Weitere Informationen zur Bewerbung Hamburgs und anderer Regionen finden Sie in der Neujahrs-Ausgabe der NEUEN MOBILITÄT, die am 21. Januar erscheint. Noch kein Abo..?

Kooperation von DHL und Renault

1. Juli 2011 Juliane Keine Kommentare

Mit der Markteinführung von Elektromotoren ist eine neue Herausforderung verbunden: Wie werden gebrauchte Batterien ausgetauscht? Renault bietet seinen Kunden beim Kauf eines Elektroautos einen Rundumvertrag einschließlich Austausch der Batterien nach einigen Jahren oder im Falle einer Fehlfunktion. Kunden können ihre Batterien dann bei ihrem Händler einfach austauschen lassen. Renault hat DHL dazu berufen, die Logistik für den Transport der Batterien zu seinen “Expert Z.E.”-Händlern zu managen. Die Logistiklösung umfasst die Lagerung der Batterien in dem DHL-Standort Bonneuil bei Paris, den Transport der Batterien zu den “Expert Z.E.”-Händlern und Importeuren in Europa und Asien, einschließlich aller großen Automotive-Märkte wie Deutschland, Frankreich, Spanien, und Großbritannien, und die Rückgabe gebrauchter Batterien an das Aufbereitungszentrum von Renault in Flins. DHL steuert den gesamten Prozess einschließlich Auftragsverwaltung, Bearbeitung von Ausnahmefällen und Datenmanagement über seinen spezialisierten Automotive Control Tower in Veghel in den Niederlanden. Mit einer speziellen IT-Lösung von Renault kann DHL außerdem jede einzelne Batterie über die gesamte Lieferkette hinweg nachverfolgen. Ein weiteres Element der Kooperation ist die Erweiterung des zurzeit in der Rhein-Ruhr-Region stattfindenden Feldversuchs um acht zusätzliche Fahrzeuge des Typs Renault Kangoo Z.E. Bei dem Feldversuch, der bereits seit April 2011 läuft, testet DHL die Eignung von Elektrofahrzeugen für den Betrieb in kommerziellen KFZ-Flotten.
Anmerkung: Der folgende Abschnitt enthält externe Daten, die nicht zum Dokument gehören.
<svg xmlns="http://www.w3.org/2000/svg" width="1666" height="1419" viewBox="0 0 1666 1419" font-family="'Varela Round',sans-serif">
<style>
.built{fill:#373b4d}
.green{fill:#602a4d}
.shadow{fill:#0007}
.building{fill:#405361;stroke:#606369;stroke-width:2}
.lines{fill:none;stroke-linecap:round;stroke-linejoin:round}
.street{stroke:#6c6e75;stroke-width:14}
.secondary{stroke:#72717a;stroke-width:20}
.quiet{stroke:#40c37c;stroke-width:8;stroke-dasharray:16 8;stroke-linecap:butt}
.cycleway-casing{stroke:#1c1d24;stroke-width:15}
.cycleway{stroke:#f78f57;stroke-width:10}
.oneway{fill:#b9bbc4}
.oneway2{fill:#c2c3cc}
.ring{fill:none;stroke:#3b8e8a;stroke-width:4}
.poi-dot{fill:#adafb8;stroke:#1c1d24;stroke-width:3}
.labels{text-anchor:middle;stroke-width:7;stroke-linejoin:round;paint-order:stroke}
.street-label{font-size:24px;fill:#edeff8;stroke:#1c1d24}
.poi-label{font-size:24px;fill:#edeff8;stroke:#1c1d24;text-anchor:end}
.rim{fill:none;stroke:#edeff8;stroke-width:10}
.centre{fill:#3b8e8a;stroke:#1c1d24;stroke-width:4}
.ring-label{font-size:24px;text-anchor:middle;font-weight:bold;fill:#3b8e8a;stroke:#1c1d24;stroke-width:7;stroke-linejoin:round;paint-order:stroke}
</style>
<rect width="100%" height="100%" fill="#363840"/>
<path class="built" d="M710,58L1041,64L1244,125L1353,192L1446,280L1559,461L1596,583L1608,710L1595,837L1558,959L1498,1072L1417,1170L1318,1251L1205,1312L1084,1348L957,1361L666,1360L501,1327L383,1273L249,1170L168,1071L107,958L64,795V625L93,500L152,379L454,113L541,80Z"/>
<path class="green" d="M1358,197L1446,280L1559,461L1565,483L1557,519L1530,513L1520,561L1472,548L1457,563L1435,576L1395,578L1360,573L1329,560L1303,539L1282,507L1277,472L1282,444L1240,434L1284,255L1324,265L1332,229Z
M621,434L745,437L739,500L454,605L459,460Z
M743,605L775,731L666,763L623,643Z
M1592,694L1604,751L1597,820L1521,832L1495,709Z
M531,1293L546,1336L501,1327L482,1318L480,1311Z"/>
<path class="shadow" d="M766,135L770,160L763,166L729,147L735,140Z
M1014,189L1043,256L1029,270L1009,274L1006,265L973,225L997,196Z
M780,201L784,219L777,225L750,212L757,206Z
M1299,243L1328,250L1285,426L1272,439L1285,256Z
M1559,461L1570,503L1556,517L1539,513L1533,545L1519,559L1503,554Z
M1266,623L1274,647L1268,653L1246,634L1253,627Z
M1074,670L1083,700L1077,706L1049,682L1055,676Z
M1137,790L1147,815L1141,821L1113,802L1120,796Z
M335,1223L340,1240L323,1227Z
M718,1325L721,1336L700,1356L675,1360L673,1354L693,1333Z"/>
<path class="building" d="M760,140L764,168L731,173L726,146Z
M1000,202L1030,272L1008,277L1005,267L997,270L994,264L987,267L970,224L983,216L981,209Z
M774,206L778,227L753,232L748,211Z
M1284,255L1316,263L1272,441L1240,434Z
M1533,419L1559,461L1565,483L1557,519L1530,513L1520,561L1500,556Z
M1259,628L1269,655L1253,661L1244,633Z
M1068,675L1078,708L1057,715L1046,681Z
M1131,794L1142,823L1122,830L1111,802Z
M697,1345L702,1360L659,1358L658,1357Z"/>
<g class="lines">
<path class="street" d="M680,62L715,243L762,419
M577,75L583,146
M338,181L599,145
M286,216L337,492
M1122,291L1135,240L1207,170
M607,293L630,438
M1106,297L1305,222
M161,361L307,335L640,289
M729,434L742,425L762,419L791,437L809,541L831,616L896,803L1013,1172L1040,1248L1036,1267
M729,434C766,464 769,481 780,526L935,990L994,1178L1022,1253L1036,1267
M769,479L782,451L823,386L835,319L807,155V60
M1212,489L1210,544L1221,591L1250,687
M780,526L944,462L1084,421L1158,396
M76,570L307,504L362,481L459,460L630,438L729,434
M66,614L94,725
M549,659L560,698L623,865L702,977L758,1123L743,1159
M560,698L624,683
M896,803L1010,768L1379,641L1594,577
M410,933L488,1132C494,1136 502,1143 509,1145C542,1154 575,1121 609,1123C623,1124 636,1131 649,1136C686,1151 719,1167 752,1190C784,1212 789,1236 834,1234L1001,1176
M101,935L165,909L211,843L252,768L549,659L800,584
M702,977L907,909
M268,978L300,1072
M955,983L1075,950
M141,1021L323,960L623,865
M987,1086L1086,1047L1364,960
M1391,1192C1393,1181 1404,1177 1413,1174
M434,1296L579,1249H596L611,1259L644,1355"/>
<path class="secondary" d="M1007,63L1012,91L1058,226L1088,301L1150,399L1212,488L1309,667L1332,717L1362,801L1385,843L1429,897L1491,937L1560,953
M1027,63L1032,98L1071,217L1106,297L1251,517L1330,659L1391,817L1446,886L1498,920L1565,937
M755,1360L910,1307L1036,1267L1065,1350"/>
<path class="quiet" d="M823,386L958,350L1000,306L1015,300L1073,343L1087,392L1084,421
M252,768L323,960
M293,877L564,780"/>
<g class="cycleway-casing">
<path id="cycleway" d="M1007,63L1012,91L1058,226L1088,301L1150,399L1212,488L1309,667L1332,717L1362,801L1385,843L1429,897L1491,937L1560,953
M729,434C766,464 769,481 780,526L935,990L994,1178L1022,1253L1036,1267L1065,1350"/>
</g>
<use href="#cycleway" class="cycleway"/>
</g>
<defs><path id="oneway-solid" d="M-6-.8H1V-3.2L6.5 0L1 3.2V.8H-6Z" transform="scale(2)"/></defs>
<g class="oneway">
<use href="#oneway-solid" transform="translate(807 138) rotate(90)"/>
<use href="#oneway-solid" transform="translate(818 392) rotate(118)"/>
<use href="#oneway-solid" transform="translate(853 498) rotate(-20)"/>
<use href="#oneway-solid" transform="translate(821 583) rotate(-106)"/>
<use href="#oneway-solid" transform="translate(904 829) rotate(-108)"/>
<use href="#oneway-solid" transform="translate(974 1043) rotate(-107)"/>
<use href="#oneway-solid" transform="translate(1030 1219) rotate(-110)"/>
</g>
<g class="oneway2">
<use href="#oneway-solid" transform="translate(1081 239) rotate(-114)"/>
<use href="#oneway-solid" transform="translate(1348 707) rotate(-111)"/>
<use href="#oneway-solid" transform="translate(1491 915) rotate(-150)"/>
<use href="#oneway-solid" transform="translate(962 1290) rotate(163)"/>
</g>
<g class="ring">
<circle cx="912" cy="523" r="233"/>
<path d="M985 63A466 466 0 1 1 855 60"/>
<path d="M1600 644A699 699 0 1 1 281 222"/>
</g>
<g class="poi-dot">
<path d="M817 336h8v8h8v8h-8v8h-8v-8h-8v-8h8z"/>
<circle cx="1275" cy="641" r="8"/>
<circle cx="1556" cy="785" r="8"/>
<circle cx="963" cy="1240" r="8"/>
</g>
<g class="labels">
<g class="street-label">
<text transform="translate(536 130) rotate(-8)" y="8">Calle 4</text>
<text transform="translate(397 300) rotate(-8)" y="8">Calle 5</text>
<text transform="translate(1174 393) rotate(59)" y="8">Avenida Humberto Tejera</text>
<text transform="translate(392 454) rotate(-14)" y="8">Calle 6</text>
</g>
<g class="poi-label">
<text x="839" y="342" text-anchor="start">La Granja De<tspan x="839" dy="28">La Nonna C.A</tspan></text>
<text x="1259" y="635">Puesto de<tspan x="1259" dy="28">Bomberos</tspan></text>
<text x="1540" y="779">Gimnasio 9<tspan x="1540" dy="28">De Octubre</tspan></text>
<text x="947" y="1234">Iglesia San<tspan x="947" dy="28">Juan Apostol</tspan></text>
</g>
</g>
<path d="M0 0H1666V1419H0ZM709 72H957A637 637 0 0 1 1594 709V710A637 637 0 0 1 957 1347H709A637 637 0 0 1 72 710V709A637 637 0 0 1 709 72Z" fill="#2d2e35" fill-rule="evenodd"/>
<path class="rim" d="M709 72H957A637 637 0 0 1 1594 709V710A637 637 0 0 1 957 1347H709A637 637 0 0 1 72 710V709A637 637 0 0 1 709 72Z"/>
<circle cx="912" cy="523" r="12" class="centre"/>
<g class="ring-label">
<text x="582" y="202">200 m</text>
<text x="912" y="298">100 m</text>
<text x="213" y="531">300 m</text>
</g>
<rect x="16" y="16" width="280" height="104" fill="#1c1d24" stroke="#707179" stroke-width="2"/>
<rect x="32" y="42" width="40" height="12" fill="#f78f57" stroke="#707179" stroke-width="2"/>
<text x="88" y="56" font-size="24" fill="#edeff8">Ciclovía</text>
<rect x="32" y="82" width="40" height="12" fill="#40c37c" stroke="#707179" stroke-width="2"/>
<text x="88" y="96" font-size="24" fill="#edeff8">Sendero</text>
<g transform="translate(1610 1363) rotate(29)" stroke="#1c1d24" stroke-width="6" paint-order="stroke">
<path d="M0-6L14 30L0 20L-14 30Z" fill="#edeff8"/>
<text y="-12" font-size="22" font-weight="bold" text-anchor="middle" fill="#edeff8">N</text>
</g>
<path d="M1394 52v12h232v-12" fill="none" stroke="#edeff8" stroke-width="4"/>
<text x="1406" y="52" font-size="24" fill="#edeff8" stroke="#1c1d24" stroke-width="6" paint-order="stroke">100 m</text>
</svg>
Post- und Lieferverkehr in Berlin unter Strom

21. Dezember 2010 Juliane Keine Kommentare

In Berlin werden Kurier-, Express- und Paketsendungen sowie Güter nun auch mit Elektro-Lkw und Elektro-Transportern geliefert. Das Projekt E-Stadtlogistik wird im Rahmen der Modellregionen Elektromobilität vom Bundesministerium für Verkehr, Bau und Stadtentwicklung (BMVBS) mit insgesamt 1,3 Millionen Euro gefördert. Projektpartner sind die Spedition Meyer & Meyer, die Deutsche Post DHL und die Fraunhofer-Gesellschaft zur Förderung der angewandten Forschung e.V.. Damit sind alle Projekte in den Modellregionen Elektromobilität angelaufen. Konventionelle Nutzfahrzeuge erzeugen gerade in dicht besiedelten Stadtteilen aufgrund der häufigen Stopps überdurchschnittlich hohe Emissionen. Ziel des Projektes E-Stadtlogistik ist es, die Vorteile und Möglichkeiten von elektrisch angetriebenen Nutzfahrzeugen im innerstädtischen Belieferungsverkehr zu demonstrieren. Hierzu werden zwei Feldversuche durchgeführt.